▶ **Instruction a**: In the passage on ANZ Trustees' liability, under which section of the Trustee Act does ANZ Trustees seek relief from liability?

Limitation of ANZ Trustees' liability under the Trust Deeds and ANZ Trustees' claim for relief from liability under s 85 of the Trustee Act

  1. ANZ Trustees relies on the provisions limiting its liability under cll 7.4 and 7.11 of the Convertible Notes Trust Deed and cll 1.8, 2.1 and 4.15 of the Security Trust Deed. ANZ Trustees alternatively seeks relief from liability in respect of ASOF's Cross-Claim under s 85 of the Trustee Act and also contends that a direction may be made as to justification under s 283HA of the Corporations Act. The parties addressed these issues together in submissions.

  1. ANZ Trustees did not lead any substantive evidence to explain its reasoning process in respect of that decision. Plainly, there were complexities in the interaction of cl 6.1(b) of the Security Trust Deed, other provisions of the Security Trust Deed and provisions dealing with indemnification of ANZ Trustees under the Convertible Notes Trust Deed. However, ANZ Trustees led no evidence that those complexities had any impact upon its decision whether to appoint a controller within the decision period.

▶ **Material for the task**:
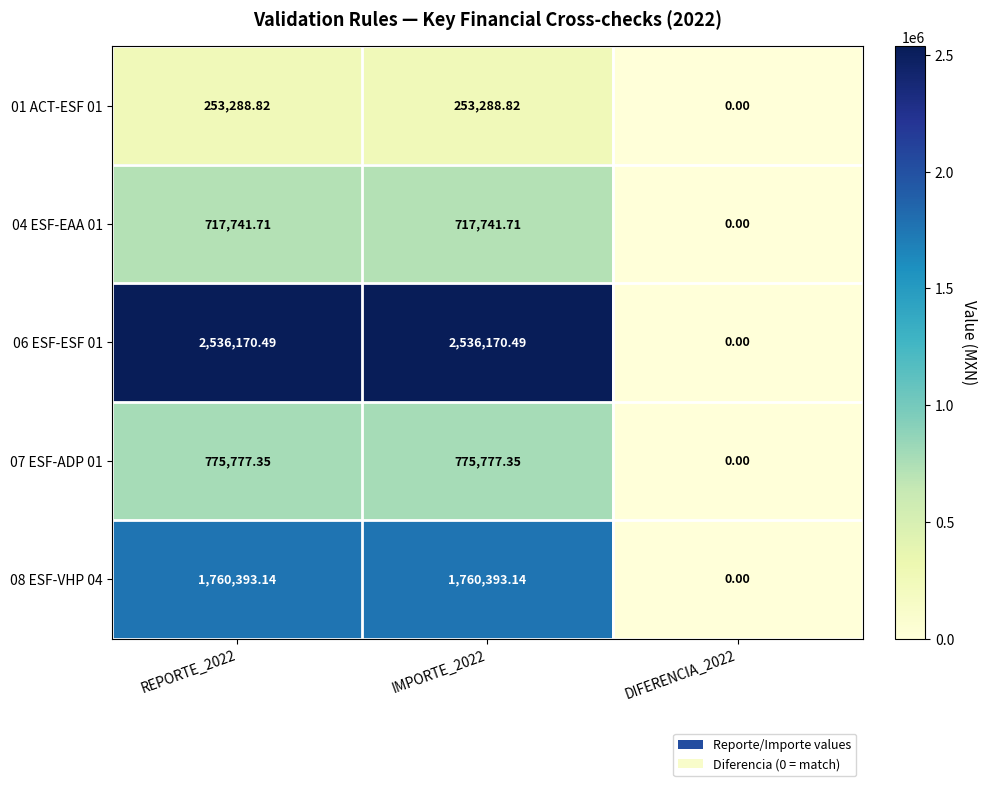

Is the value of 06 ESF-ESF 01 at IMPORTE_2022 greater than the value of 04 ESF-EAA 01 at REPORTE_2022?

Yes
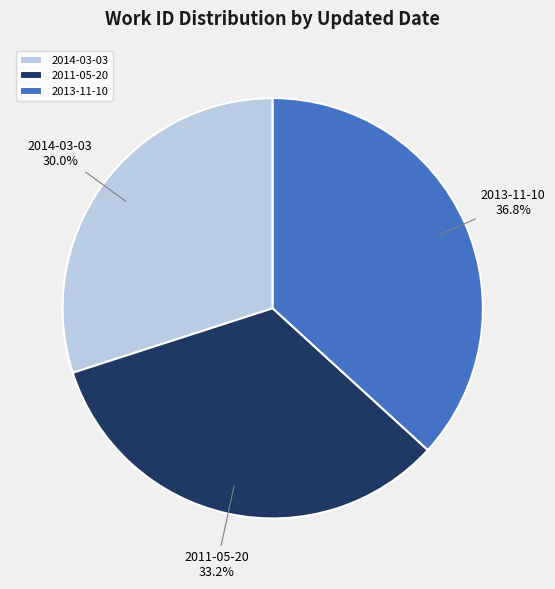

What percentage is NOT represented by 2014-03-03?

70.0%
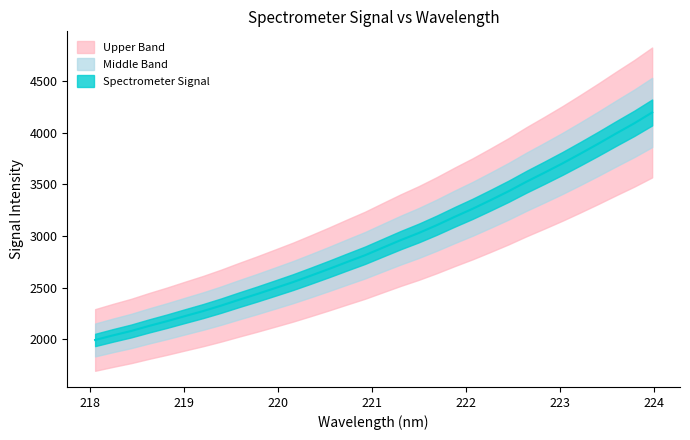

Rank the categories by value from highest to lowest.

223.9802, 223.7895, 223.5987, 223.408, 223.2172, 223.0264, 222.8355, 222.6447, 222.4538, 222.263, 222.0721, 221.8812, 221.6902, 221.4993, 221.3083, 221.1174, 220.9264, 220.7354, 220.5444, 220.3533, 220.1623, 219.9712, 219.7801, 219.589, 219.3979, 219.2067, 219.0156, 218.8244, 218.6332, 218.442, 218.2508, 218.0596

▶ **Instruction b**: How many lines in the rows above contain the string "value"? Case counts, so give only the number.

▶ **Response a**: Section 85 of the Trustee Act.

▶ **Response b**: 2